Just then a mother rushed in with a little boy. She flashed me a smile. “Thanks!”

“Hey!” another woman shouted and flew across the room. Her arms were full of shopping bags. “I was here first! Get out!” She raised her bundles as if she were about to whop the child on the head. “It’s mine! Now get out!”

I’d never heard such screaming and cursing. Finally, she flounced into another stall and slammed the door shut.

I rushed out of there, completely disgusted by the whole affair. “Honestly, God. This is supposed to be my anniversary. Why are You putting me through all this? All I want is a happy, uneventful day.”

When I arrived at the shoe department, I wandered from table to table and shelf to shelf. I didn’t expect much, knowing that my bunions would make a good fit nearly impossible. Yet, while Don sat waiting patiently, I got excited as I cruised the shelves. Soon my arms were full, and I sat down by Don.

I could hardly believe it. Out of the pile I’d collected, I found six pairs that fit. Six pairs! I’d never had that many pairs of new shoes in my entire life! “Look, Don!” I cried happily. “They’re all on sale. I’m going to take them all!” Then I took back the other ones I’d tried on and rejected.

When I returned, an attractive young blond sat by my husband, chatting away. Her eyes sparkled and her smile lit up the whole area. For just a moment I was jealous—until I realized she wasn’t in a chair, but in a wheelchair.

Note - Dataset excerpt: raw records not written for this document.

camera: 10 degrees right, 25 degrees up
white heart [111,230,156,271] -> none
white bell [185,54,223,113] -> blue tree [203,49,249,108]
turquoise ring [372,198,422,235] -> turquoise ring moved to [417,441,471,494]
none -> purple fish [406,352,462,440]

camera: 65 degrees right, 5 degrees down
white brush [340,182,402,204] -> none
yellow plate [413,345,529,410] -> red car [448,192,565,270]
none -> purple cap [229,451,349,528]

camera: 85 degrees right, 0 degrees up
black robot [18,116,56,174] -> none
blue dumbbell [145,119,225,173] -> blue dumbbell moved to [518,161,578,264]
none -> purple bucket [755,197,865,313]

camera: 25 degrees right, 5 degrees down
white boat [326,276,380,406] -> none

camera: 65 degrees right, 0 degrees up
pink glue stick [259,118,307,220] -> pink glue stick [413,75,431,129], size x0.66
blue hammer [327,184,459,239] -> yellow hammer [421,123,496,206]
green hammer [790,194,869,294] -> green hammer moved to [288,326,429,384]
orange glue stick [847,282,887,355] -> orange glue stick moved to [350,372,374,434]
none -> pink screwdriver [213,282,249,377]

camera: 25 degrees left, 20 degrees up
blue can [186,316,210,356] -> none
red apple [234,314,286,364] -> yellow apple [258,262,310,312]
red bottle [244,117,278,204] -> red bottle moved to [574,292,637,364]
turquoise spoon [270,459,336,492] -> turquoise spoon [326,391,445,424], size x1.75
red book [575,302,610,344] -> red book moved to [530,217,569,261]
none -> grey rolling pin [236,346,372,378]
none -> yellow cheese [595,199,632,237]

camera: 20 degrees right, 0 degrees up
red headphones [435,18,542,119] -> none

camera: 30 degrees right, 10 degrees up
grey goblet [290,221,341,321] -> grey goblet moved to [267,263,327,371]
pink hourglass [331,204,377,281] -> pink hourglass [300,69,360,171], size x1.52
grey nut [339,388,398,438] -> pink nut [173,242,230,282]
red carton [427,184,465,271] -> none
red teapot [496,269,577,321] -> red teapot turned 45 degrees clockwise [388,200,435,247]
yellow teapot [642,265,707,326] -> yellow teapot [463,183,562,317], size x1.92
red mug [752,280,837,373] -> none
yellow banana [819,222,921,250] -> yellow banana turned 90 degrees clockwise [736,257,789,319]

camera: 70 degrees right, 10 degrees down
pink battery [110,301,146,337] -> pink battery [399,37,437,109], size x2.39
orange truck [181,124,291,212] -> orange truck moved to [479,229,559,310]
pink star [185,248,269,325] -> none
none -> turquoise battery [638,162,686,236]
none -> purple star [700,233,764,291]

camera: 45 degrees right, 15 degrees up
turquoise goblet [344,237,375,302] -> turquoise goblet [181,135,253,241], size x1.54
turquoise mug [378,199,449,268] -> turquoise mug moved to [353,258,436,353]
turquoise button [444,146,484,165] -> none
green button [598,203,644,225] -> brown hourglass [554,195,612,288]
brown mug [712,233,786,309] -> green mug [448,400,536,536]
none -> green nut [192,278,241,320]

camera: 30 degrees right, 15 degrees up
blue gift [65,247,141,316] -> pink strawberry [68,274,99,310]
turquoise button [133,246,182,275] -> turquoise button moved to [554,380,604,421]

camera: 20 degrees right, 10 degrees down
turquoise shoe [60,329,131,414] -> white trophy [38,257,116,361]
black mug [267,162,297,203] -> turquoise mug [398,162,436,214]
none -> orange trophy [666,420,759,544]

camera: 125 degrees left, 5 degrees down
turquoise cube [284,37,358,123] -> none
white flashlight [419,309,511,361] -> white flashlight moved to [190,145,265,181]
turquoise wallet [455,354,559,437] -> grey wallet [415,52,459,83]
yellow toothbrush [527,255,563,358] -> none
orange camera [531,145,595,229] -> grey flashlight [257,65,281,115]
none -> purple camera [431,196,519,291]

It turns out, she had multiple sclerosis, and her doctor had told her that she could never walk again. But her disease hadn’t kept her from being enthusiastic about her work, her family, and life itself.

Leaving her and Don in deep conversation, I gathered up the shoes I wanted and headed for the counter. But when my clerk went to check on a price, another clerk grabbed the cash register and entered someone else’s purchases on my bill. What a mess! And on top of that, a third salesperson had taken my shoes and put them back on the shelves. By the time I got everything straightened out, I was burning. I stomped away with my bags to find Don and get out of there.

He was still talking to the young lady. Turning to me, she said, “I understand you’ve both had serious health problems. But look at you . . . here on your anniversary, enjoying life and each other. Isn’t God wonderful?”

Still grumpy, I retorted, “Wonderful? I’ve just spent thirty minutes straightening out a mess, and all because of my stupid bunions.”

At that, she grinned and kicked off her shoes. “I know just what you mean,” she said.

I gasped. Young as she was, her bunions were far worse than mine.

“Be thankful for your blessings,” she said.

Boy, did God ever convict me just then. I’d let my feelings of frustration overwhelm me. Never once did I think of all the blessings that God has shown me—having Don at my side ten years after his major heart attack, His healing me of cancer, giving us forty-five years of togetherness and love. Instead, I’d concentrated on the ugliness of life. I needed a heart change—a blessing awareness change.

Next time I start moaning about my lot in life, I’ll remember I have bunions, but I can walk. I may feel ill, but my cancer is cured. I may feel unappreciated at times, but I’ve been married to a wonderful man for forty-five years.

In order to appreciate my blessings, I must have a heart willing to recognize them. A soft and willing heart pleases God, because He wants nothing more than to bless us forever.